## TASK REQUIREMENTS
In the data that follows, every line containing the word "ADDRESS" should be returned.

BEGIN INFORMATION PROVIDED

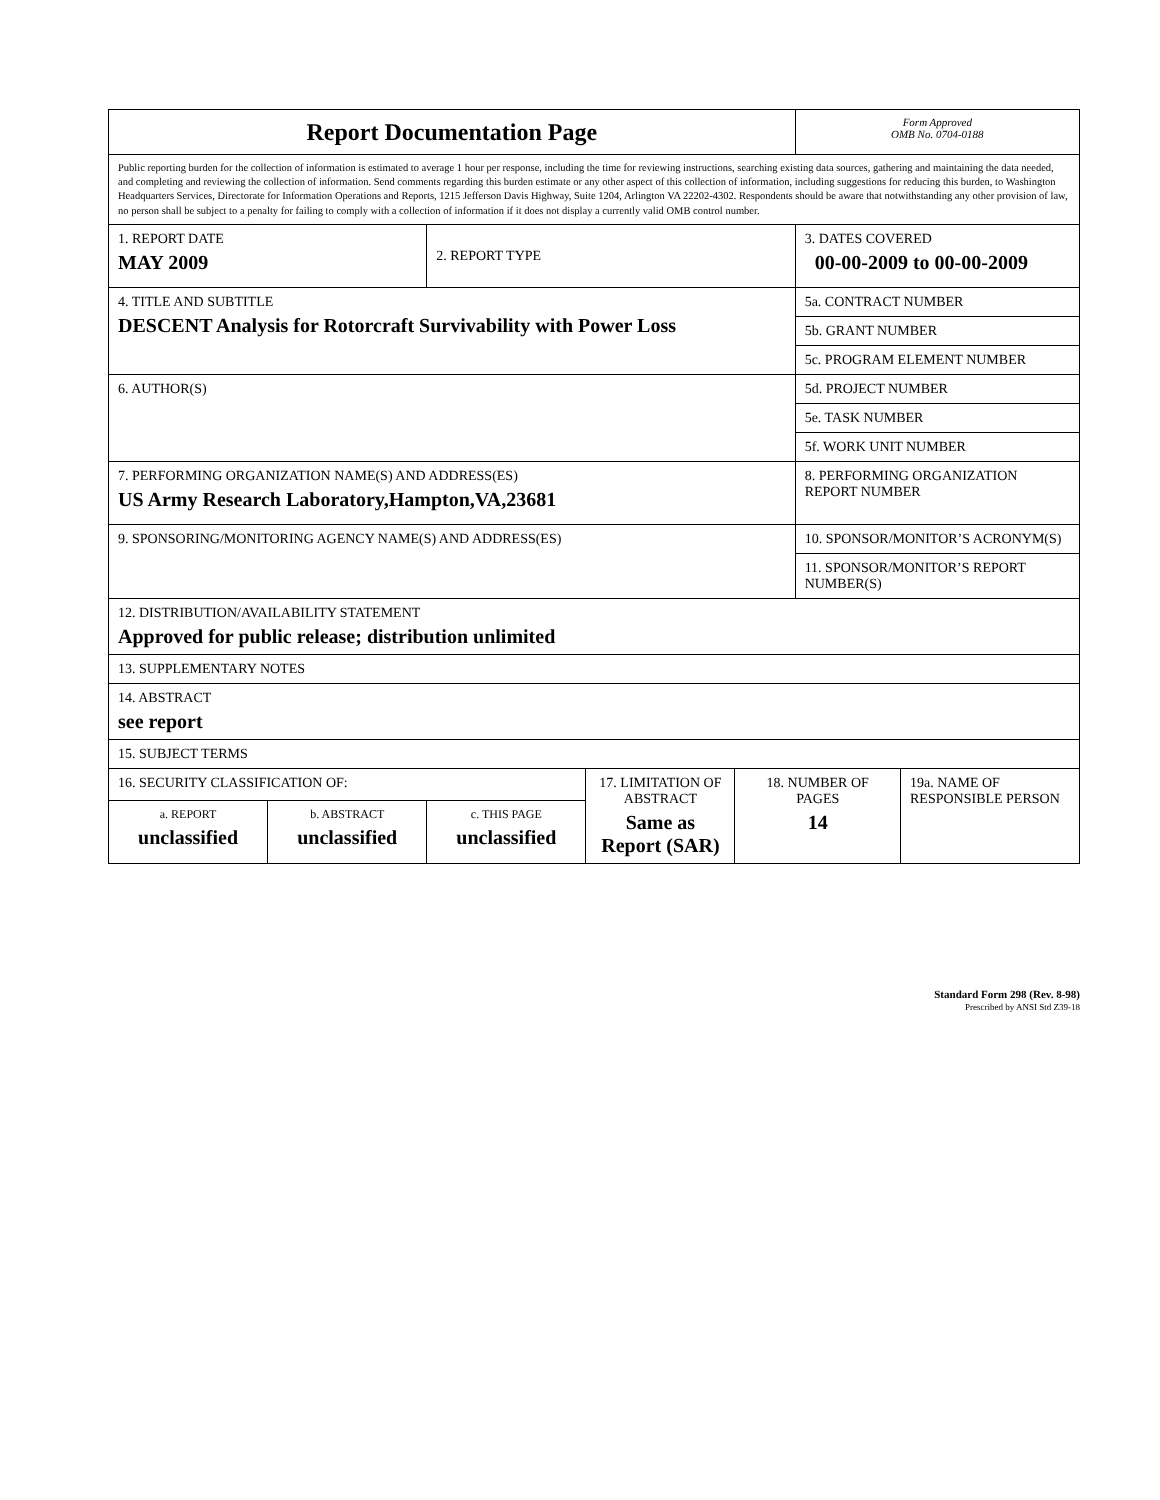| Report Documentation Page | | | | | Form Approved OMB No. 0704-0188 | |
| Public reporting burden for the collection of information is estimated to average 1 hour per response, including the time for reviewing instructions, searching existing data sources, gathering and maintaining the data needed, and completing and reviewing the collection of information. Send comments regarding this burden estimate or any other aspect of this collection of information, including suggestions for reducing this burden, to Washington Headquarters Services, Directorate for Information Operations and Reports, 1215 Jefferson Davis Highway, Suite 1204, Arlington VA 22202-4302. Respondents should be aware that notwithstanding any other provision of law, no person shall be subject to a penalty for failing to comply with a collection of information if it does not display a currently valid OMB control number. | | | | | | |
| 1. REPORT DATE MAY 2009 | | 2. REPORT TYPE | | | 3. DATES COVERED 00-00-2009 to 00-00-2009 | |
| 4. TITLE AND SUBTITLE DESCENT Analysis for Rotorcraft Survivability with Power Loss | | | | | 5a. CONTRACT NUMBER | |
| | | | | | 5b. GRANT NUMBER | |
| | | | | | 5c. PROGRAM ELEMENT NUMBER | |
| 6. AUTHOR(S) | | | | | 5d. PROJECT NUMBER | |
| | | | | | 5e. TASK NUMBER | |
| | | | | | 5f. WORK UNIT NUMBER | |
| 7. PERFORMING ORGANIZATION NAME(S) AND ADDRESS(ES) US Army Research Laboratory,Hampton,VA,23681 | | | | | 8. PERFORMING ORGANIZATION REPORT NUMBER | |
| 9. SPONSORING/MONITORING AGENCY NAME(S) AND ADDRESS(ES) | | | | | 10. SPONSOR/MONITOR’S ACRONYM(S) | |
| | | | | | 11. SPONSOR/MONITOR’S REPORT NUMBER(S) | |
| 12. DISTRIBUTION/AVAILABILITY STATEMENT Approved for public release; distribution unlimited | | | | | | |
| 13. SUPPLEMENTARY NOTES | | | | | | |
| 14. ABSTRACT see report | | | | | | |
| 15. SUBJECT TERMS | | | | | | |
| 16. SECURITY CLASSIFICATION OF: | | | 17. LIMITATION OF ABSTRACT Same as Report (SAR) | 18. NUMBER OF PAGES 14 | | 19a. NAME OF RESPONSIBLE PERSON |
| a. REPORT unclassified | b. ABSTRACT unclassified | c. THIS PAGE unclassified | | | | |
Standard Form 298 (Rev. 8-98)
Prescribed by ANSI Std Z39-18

END INFORMATION PROVIDED
BEGIN INFORMATION PROVIDED

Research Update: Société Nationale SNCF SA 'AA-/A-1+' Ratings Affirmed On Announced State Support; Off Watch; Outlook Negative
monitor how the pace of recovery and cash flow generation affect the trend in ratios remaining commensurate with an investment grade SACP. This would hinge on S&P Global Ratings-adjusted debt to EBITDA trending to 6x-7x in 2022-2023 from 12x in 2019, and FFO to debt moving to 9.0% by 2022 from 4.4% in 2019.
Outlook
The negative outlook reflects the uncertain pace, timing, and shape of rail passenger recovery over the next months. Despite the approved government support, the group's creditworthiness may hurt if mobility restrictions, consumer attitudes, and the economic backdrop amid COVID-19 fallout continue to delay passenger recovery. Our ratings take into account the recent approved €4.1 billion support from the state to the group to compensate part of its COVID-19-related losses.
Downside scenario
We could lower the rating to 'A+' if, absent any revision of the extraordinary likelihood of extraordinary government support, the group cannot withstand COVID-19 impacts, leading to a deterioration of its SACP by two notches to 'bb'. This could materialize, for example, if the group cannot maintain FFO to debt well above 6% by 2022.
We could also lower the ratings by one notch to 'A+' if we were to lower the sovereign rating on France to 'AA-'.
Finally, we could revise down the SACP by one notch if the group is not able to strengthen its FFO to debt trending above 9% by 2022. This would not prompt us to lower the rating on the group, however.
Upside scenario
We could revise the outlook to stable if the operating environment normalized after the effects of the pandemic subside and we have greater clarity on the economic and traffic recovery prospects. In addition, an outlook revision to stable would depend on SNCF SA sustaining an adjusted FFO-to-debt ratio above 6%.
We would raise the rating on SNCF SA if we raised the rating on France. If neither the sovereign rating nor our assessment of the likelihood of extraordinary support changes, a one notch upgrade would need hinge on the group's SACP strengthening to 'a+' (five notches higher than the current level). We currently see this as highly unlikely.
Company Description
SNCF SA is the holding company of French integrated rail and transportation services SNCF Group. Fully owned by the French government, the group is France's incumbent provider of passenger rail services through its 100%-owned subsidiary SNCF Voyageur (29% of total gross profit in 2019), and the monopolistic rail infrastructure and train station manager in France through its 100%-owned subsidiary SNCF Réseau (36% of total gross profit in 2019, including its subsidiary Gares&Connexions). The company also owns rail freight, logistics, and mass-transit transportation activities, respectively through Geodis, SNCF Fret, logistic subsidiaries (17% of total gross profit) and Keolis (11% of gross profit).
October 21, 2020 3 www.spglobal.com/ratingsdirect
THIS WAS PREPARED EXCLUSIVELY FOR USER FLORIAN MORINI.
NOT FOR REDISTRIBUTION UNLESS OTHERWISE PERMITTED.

END INFORMATION PROVIDED

## EXERCISE RESPONSE
| 7. PERFORMING ORGANIZATION NAME(S) AND ADDRESS(ES) US Army Research Laboratory,Hampton,VA,23681 | | | | | 8. PERFORMING ORGANIZATION REPORT NUMBER | |
| 9. SPONSORING/MONITORING AGENCY NAME(S) AND ADDRESS(ES) | | | | | 10. SPONSOR/MONITOR’S ACRONYM(S) | |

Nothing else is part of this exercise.